France to launch German-style cut-price monthly rail pass

Clément Beaune getting on a train
Clément Beaune, France’s transport minister, has said the pass is intended to encourage train use. Photograph: Alain Robert/Sipa/Shutterstock

France is to launch a cut-price monthly rail pass valid on certain trains nationwide next summer, copying a hugely successful move in Germany to encourage greener travel.

The rail pass will cost about €49 (£42) a month and allow users unlimited travel on TER regional trains and intercity trains, the transport minister, Clément Beaune, told France 2.

The president, Emmanuel Macron, said on Monday that France’s regional authorities had agreed to the move, which follows restrictions on domestic air travel imposed earlier this year.

Beaune said: “It will be simple. The French – irrespective of their age – can buy this pass and have unlimited travel on an intercity or TER for a flat, inexpensive price.”

Beaune acknowledged the idea follows Germany’s Deutschlandticket, launched in May, which allows unlimited travel on regional and local transport for €49 a month.

He said: “The ideal is to have something a little like what the Germans and other European countries have … to encourage train use.”

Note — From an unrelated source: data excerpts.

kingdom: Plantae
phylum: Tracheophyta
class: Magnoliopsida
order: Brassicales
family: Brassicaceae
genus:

The German rail pass does not include high-speed intercity express trains and France’s high-speed TGV will also not be included in the French pass.

Beaune said “if possible” the French pass would also cover local travel by bus, metro and tram within cities.

Germany’s pass, which is equally funded by the German state and its regions, is expected to cost authorities €3bn annually until 2025.

Macron’s move has raised eyebrows in some quarters, with Franck Dhersin, the vice-president of the northern Hauts-de-France region in charge of transport, saying the “president often has good ideas … [but] it’s your idea and you can finance it”.

In another widely publicised move encouraging green travel, the Austrian rail operator ÖBB said on Wednesday it would run a night train between Paris and Berlin, starting in December.